"Well the Brittania Yacht costs money but I hear there's a big shopping centre nearby."
"That sounds like fun…"
Today was Indie Soundtrack Day, with Papa M, Will Oldham, and Godspeed You, Black Emperor! all turning up.
Festival fatigue is now widespread: two people lost consciousness within a few seats of me during one film this evening.
Even at four days it looks like I'm spamming Beard. Ten? Ha.
Family Diary (retrospective)
(Valerio Zurlini / Italy / 1962 / 114 min)
"Often cited as Zurlini's masterpiece, and winner of the Gold Lion at the 1962 Venice Film Festival." — EIFF
A man (Marcello Mastroianni) remembers parts of his prematurely deceased younger brother's life in this elegy. Gorgeous cinematography, many scenes looking like paintings, it's an emotive film set across a background of Italian history in the making, ranging from WWI through to '62. I worry that I'm not good at appreciating a lot of "classics" (oftentimes this turns out to have been due to lack of context — seeing something once new but which has been much-aped since, it still looks old until you see its contemporaries), and to some extent that was the case here — felt more distanced from it than I'd like to have been, possibly in reflection of the (variable but often great) distance between family members in the film. Which is arguably a major part of its subject.
Lindsay Anderson Discussion
"I believe every few years I can make a film that changes the world. And if it doesn't, well, it isn't my fault." — Lindsay Anderson
Lindsay Anderson died a decade ago next week, so the festival's doing a ten-year celebration which I'm largely missing (only so much you can do &c.). Time constraints resulted in a forced early departure even from this, but I caught almost all of it. A panel of five friends and co-workers, including Graham Crowden, told affectionate anecdotes and tried to build a coherent picture of the man (with help from more friends and co-workers in the audience) and a couple of shorts were shown. Made me want to see more of his work.
Dead Man's Shoes
(Shane Meadows / UK / 2004 / 86 min)
"Fourth feature from one of Britain's best-loved filmmakers; a gritty tale of gangland retribution." — EIFF
Two brothers return to their childhood stomping grounds to exact revenge for some slowly revealed past wrong. Very good, very well acted and pretty violent. Not gonna go into details though. Good sense of place (Peak District) too, and the soundtrack was very good, including tracks by Papa M (or a perfect soundalike: I recognised tone/voice/sound, not the song) and Bonnie 'Prince' Billy — the director, in Q&A, said that the connection with Warp Records (this is a Warp Film) hugely eased the task of getting music rights.
Chain
(Jem Cohen / USA & Germany / 2004 / 99 min)

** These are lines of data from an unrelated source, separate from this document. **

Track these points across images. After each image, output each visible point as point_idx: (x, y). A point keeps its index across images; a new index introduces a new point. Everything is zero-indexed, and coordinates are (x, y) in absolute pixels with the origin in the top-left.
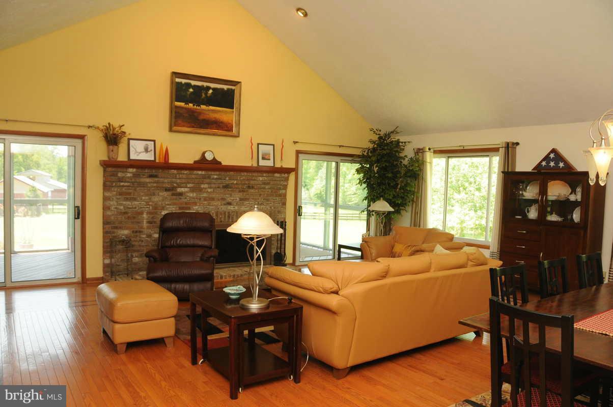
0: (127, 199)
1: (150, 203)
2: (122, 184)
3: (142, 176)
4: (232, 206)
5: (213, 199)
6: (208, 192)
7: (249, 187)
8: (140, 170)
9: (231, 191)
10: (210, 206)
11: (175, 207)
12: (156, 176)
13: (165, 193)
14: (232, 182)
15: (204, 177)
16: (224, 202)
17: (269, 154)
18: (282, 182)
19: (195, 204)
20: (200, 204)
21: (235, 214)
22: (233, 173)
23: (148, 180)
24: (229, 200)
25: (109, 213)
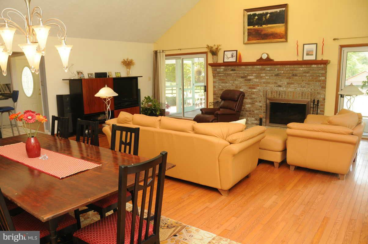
0: (223, 82)
1: (234, 85)
2: (220, 75)
3: (228, 70)
4: (282, 88)
5: (269, 83)
6: (265, 78)
7: (293, 75)
8: (226, 67)
9: (281, 78)
10: (267, 87)
11: (247, 87)
12: (234, 70)
13: (241, 79)
14: (280, 72)
15: (261, 70)
16: (276, 85)
17: (313, 51)
18: (320, 71)
19: (258, 86)
20: (261, 86)
21: (284, 93)
22: (279, 66)
23: (231, 72)
24: (280, 83)
25: (215, 89)
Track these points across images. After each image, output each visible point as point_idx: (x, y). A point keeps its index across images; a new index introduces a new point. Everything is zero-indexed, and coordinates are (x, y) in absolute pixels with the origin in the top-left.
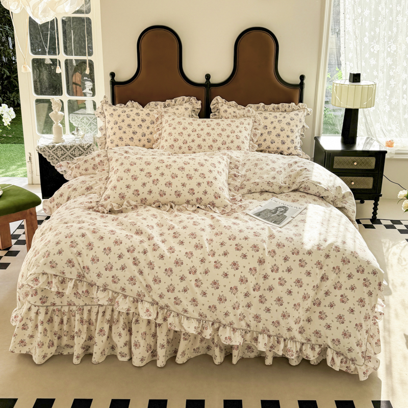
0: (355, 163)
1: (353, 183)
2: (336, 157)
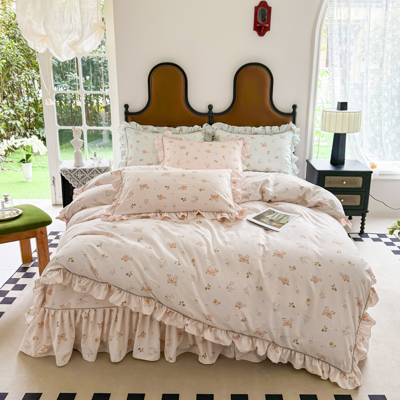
1: (342, 200)
2: (326, 177)
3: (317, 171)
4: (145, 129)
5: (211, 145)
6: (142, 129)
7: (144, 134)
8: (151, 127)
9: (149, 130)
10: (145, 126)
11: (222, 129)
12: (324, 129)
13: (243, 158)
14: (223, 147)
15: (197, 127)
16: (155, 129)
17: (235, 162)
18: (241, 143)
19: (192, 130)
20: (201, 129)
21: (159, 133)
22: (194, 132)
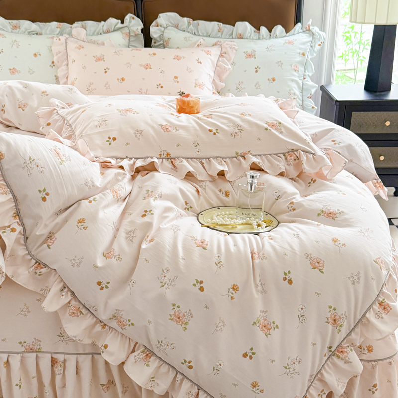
0: (387, 123)
1: (382, 158)
2: (354, 113)
3: (337, 101)
4: (15, 27)
5: (154, 54)
6: (9, 28)
7: (11, 37)
8: (26, 24)
9: (23, 29)
10: (15, 22)
11: (177, 27)
12: (353, 20)
13: (218, 81)
14: (177, 58)
15: (112, 21)
16: (34, 26)
17: (197, 88)
18: (216, 51)
19: (105, 28)
20: (120, 25)
21: (41, 34)
22: (108, 32)
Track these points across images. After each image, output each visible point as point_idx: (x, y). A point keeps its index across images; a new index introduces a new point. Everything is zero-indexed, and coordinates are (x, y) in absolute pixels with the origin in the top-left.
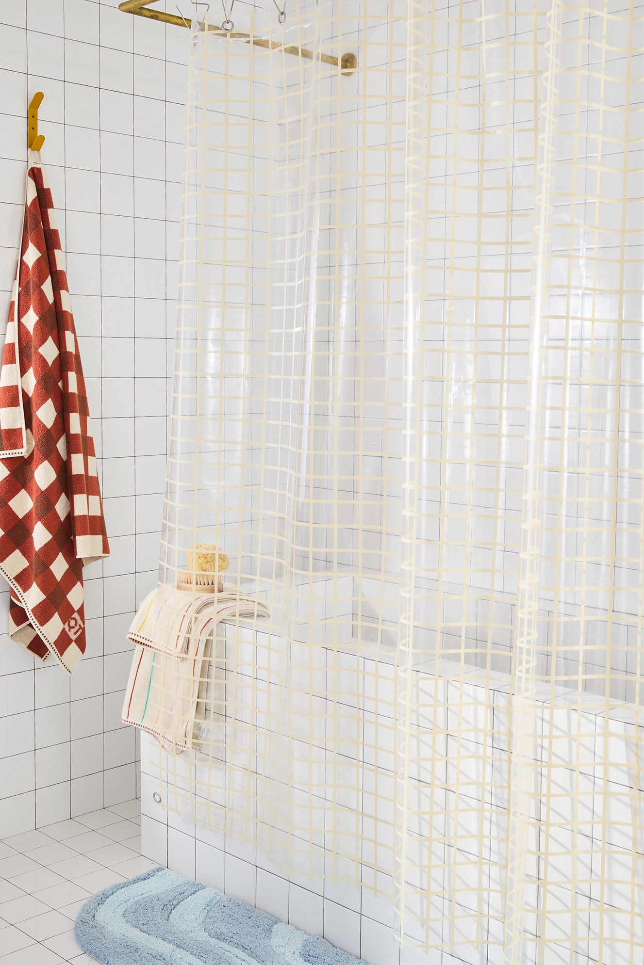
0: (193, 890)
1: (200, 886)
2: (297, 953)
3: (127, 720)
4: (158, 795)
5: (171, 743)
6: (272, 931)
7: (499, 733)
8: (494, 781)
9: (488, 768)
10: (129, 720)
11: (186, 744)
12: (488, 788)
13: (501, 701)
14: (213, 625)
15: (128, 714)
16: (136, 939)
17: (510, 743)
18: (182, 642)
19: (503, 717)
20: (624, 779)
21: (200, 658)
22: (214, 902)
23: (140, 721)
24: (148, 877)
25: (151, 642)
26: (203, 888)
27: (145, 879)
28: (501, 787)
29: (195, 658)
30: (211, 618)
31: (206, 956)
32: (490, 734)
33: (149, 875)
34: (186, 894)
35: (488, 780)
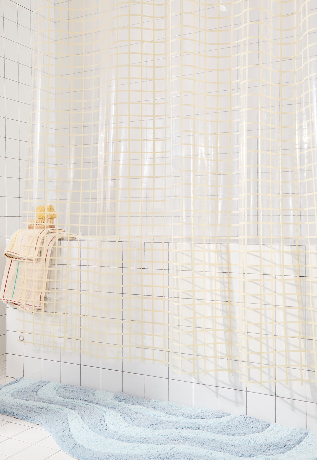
0: (44, 384)
1: (47, 382)
2: (113, 399)
3: (3, 299)
4: (22, 336)
5: (31, 306)
6: (94, 394)
7: (222, 264)
8: (220, 289)
9: (217, 283)
10: (4, 299)
11: (40, 305)
12: (217, 292)
13: (223, 248)
14: (56, 240)
15: (4, 296)
16: (24, 403)
17: (229, 268)
18: (38, 251)
19: (224, 256)
20: (292, 273)
21: (49, 257)
22: (58, 387)
23: (11, 299)
24: (17, 382)
25: (18, 254)
26: (49, 382)
27: (15, 383)
28: (224, 291)
29: (46, 258)
30: (55, 237)
31: (67, 405)
32: (217, 265)
33: (17, 381)
34: (41, 385)
35: (217, 289)
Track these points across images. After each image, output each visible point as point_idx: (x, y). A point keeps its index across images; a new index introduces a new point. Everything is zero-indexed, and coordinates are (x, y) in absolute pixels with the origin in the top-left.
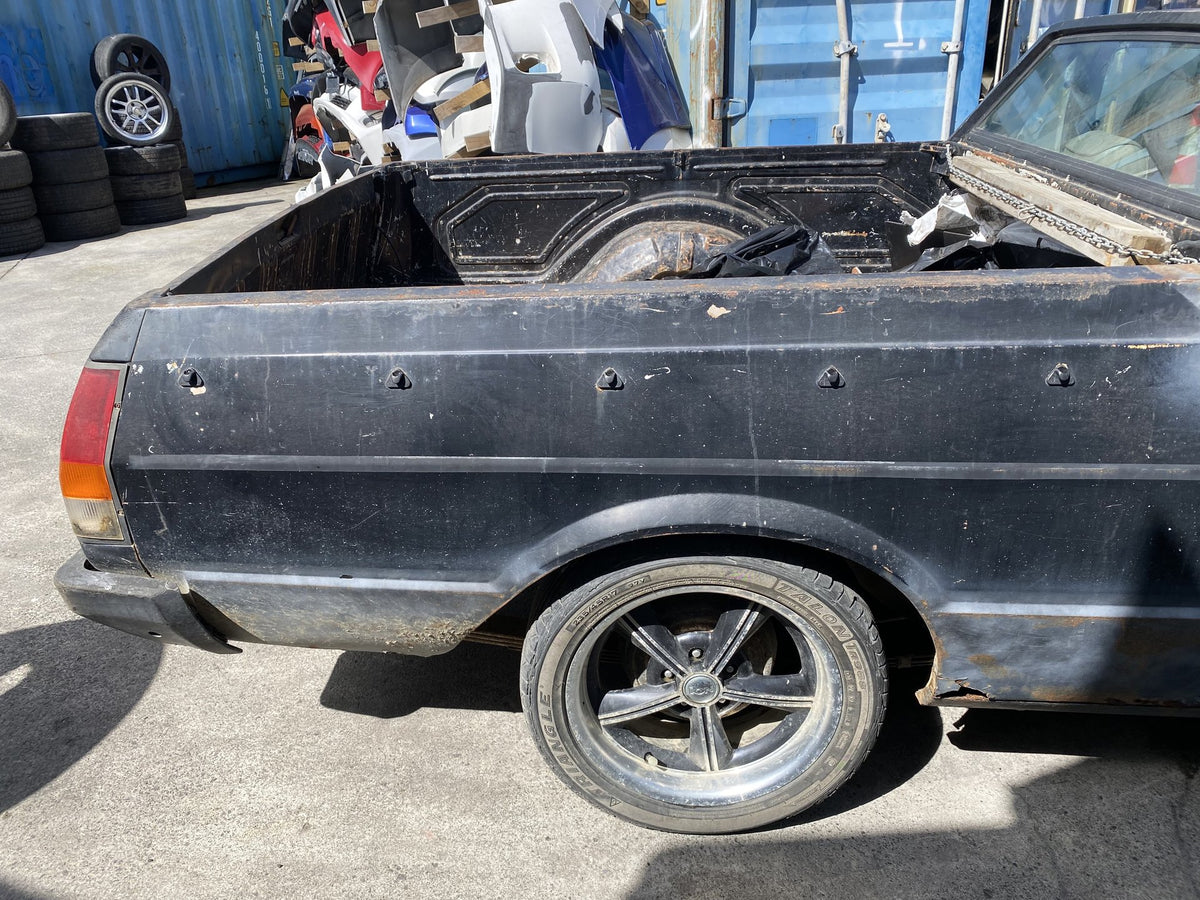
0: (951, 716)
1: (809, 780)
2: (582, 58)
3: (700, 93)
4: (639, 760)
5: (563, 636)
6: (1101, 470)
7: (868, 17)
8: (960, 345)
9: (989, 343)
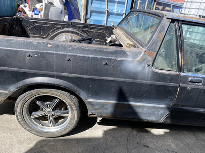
0: (99, 119)
1: (67, 128)
2: (61, 4)
3: (82, 13)
4: (38, 124)
5: (21, 102)
6: (111, 79)
7: (111, 5)
8: (90, 56)
9: (95, 56)
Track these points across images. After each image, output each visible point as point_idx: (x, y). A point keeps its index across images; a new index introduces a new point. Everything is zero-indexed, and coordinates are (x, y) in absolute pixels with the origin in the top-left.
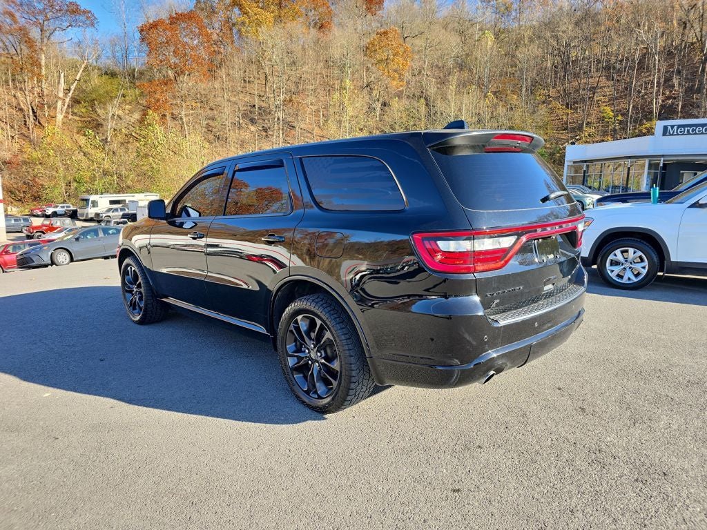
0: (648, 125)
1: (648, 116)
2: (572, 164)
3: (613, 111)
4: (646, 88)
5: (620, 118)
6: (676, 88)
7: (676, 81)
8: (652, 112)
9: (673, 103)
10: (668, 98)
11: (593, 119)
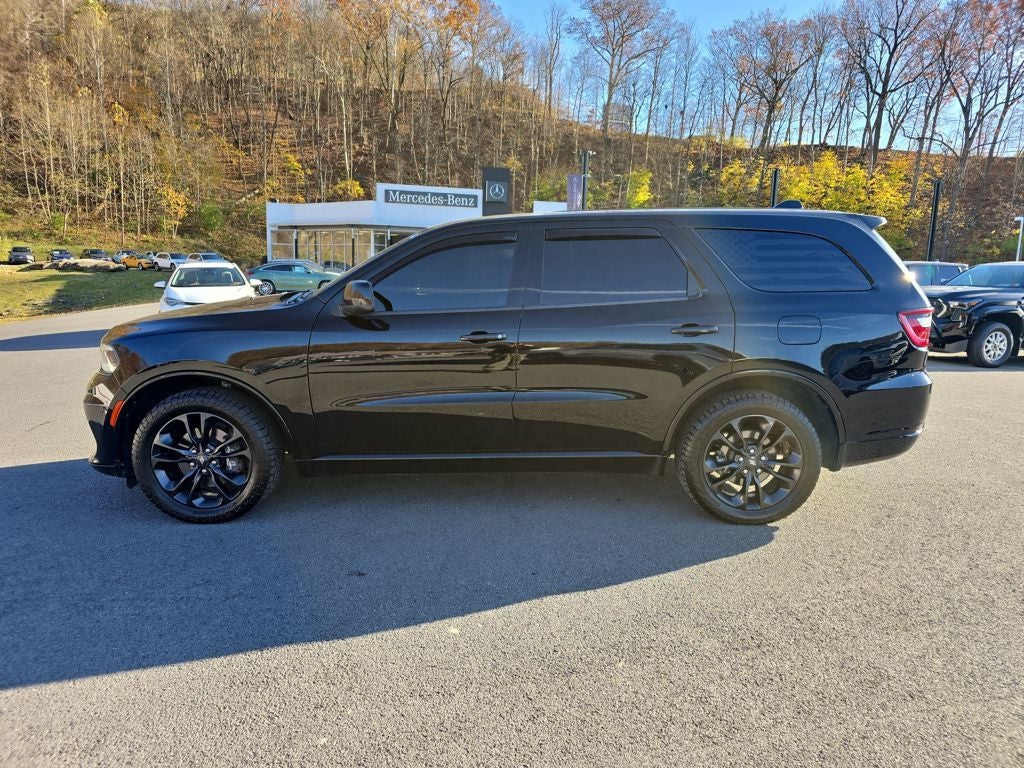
0: (343, 185)
1: (339, 173)
2: (276, 229)
3: (299, 161)
4: (332, 136)
5: (309, 172)
6: (366, 143)
7: (364, 133)
8: (345, 168)
9: (366, 162)
10: (359, 154)
11: (275, 167)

"Anti-globalisation film poem, produced by members of Fugazi. From the co-director of Benjamin Smoke." — EIFF
Well of course I'm biased on this subject, but it is extremely good — a fantastically compelling meditation on globalisation, in the form of a (fake) documentary on the lives of two women, one scavenging in and around a mall, the other a Japanese woman trying to do her employer's will (when she can discern it) living out of hotels in the U.S.A. while seeking partners for a business proposal. I'm a bit uneasy with the idea of using fake documentaries to make serious points — treacherous ground &c. — but think Cohen has pretty much succeeded here (although at fractionally excessive length — this is the film two of my near neighbours lost consciousness in, but to be fair I do think that their fatigue was rooted in other things). The stories feel very true — indeed for most of the film I was debating whether this was a documentary or not (portions of it do come from the actor's own lives). The corporate culture stuff was frequently scary too. Still, feeling true isn't the same as being true. Difficult one. Opening titles are accompanied by not-so-well-known-for-their-crass-commercialism GYBE, which is something of an achievement…
Overnight
(Mark Brian Smith, Tony Montana / USA / 2004 / 81 min)
"Rags-to-rags tale of a young filmmaker blowing his big break; a study of hubris that has to be seen to be believed." — EIFF
Documentary about first-time director and famous wannabe Troy Duffy making his self-penned The Boondock Saints (read the wildly inconsistent reviews and wonder) and the first album by "his" band, The Brood. Hubris isn't a strong enough word. The man believes he is The Christ reborn and refuses to acknowledge anybody's contribution to his meteoric rise, with the gratifying result that he has a meteoric fall too. The documentary is unfortunately not terribly coherent, and I found Duffy so unpleasant that it was often not a pleasure to watch. Preferred Comedian for its portrayal of a total prick destroying his future through arrogance while also giving us Jerry Seinfeld's much more positive story as a counter to that.